Monteiro-Riviere, N.A., R.E. Baynes, G.L. Qiao, and J.E. Riviere. Cutaneous Toxicity of the Benzidine Dye Direct Red 28 Applied As A Mechanistically-Defined Chemical Mixture (MDCM) in Perfused Porcine Skin. The Toxicologist 1997. 36: 188.

sodium lauryl sulfate - 00151-21-3; methyl nicotinate - 00093-60-7; stannous chloride - 10025-69-1

Dermal exposure to chemical mixtures rather than to single chemicals is a more likely scenario at hazardous waste sites. These mixtures can potentially consist of a marker chemical and several other chemicals, each of which can have different mechanistic actions on dermatotoxicity and dermal absorption of the marker chemical and/or other components in the mixture.

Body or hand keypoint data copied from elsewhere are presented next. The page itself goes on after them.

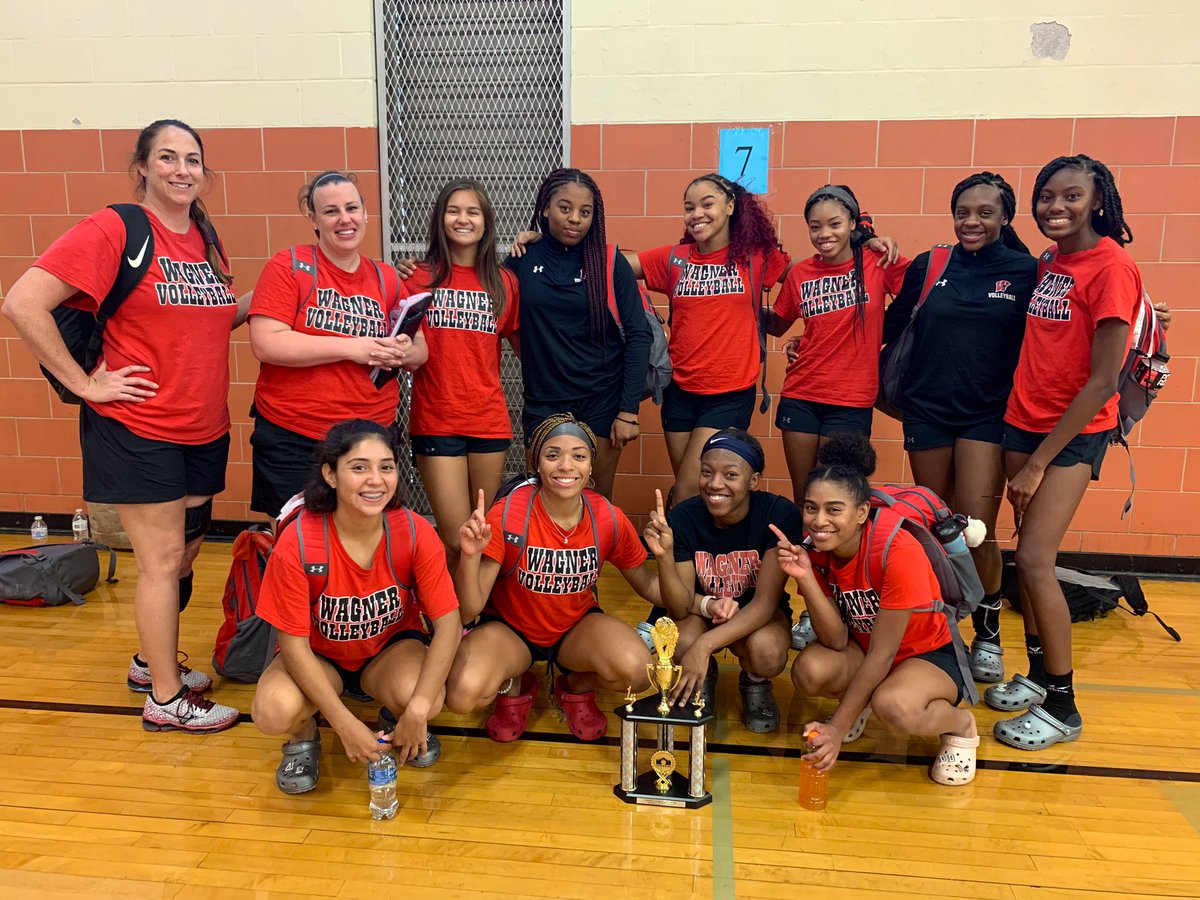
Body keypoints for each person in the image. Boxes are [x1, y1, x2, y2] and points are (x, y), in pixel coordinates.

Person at [2, 119, 245, 733]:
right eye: (167, 157)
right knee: (162, 560)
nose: (181, 169)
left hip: (203, 425)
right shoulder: (116, 227)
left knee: (186, 552)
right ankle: (165, 700)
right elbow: (23, 302)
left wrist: (283, 299)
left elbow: (208, 320)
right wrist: (87, 385)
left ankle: (149, 660)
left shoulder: (204, 237)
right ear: (142, 165)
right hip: (138, 425)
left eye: (192, 158)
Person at [987, 155, 1145, 750]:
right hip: (1022, 423)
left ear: (1098, 200)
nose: (1056, 207)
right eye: (1047, 196)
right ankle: (1033, 674)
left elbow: (1104, 381)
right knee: (1026, 559)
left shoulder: (1111, 266)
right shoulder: (1053, 259)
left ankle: (1062, 705)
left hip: (1070, 437)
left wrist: (1036, 463)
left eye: (1071, 196)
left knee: (1033, 561)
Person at [878, 172, 1037, 685]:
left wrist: (1153, 316)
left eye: (984, 212)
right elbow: (885, 326)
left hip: (987, 414)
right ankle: (942, 623)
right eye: (963, 211)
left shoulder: (1027, 271)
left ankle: (987, 628)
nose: (972, 221)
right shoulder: (932, 265)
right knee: (931, 525)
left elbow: (1069, 323)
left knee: (974, 528)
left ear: (1005, 217)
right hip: (927, 409)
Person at [250, 420, 461, 793]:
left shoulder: (413, 531)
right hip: (320, 657)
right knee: (272, 710)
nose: (375, 480)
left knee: (427, 698)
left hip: (388, 651)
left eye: (386, 466)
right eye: (359, 467)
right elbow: (294, 645)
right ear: (330, 474)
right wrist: (345, 725)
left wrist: (417, 709)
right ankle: (303, 736)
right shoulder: (300, 540)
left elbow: (448, 623)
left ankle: (398, 717)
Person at [446, 413, 659, 743]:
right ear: (537, 464)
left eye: (579, 456)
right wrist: (470, 558)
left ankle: (575, 684)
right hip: (511, 631)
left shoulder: (607, 517)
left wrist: (680, 570)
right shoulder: (509, 513)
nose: (566, 466)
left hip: (575, 627)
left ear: (591, 468)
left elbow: (647, 585)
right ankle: (514, 682)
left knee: (637, 670)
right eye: (552, 454)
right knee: (461, 694)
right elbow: (467, 611)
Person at [781, 434, 979, 786]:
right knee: (811, 669)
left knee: (895, 707)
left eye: (834, 510)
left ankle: (960, 724)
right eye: (811, 507)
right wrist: (807, 578)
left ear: (861, 513)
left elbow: (884, 654)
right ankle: (864, 699)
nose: (819, 520)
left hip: (928, 654)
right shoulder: (815, 552)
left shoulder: (896, 550)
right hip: (867, 648)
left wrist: (836, 729)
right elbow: (837, 638)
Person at [247, 170, 427, 519]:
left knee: (367, 543)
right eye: (331, 211)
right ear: (312, 218)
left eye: (352, 208)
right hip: (297, 435)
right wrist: (352, 347)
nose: (344, 219)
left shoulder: (385, 277)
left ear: (365, 214)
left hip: (371, 437)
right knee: (296, 543)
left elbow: (421, 351)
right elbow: (266, 343)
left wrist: (403, 351)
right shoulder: (290, 265)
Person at [626, 174, 791, 503]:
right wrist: (543, 244)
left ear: (730, 206)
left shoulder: (756, 258)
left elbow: (811, 275)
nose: (696, 213)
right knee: (694, 494)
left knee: (688, 489)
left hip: (729, 393)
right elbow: (611, 266)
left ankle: (677, 548)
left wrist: (865, 240)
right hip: (680, 390)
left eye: (707, 204)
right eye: (689, 207)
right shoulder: (675, 258)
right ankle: (700, 553)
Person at [503, 169, 651, 499]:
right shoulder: (522, 260)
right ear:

Sixteen mixtures, consisting of a marker chemical direct red 28 (DR28), a solvent (acetone or DMSO), a surfactant (0 or 10% sodium lauryl sulfate, SLS), a vasodilator (0 or 180 ug methyl nicotinate, MN), and a reducing agent (0 or 2% SNCl₂) were selected. Isolated perfused porcine skin flaps (IPPSF), which have been proven to be an in vitro model for assessing absorption and toxicity, were utilized. Perfusate samples were collected for 8 hrs and skin was obtained for microscopic evaluation. Although no DR28 was absorbed, light microscopic observations depicted minor alterations (intra- and intercellular epidermal edema) with DMSO mixtures than with acetone mixtures. DMSO mixtures containing SLS + MN caused a greater increase in epidermal edema than other mixtures. Acetone mixtures containing SLS, SnCl₂, or SLS + SnCl₂ were least likely to cause epidermal edema. The presence of SLS in any mixture produced an alteration in the stratum corneum. In conclusion, this study demonstrated that various mixtures alter the epidermal barrier differently with complex interactions evident. This is important not only because of the chemical-induced alterations to skin but this could influence the transdermal flux of toxic components in topically applied mixtures. This research was supported by NIEHS 00044.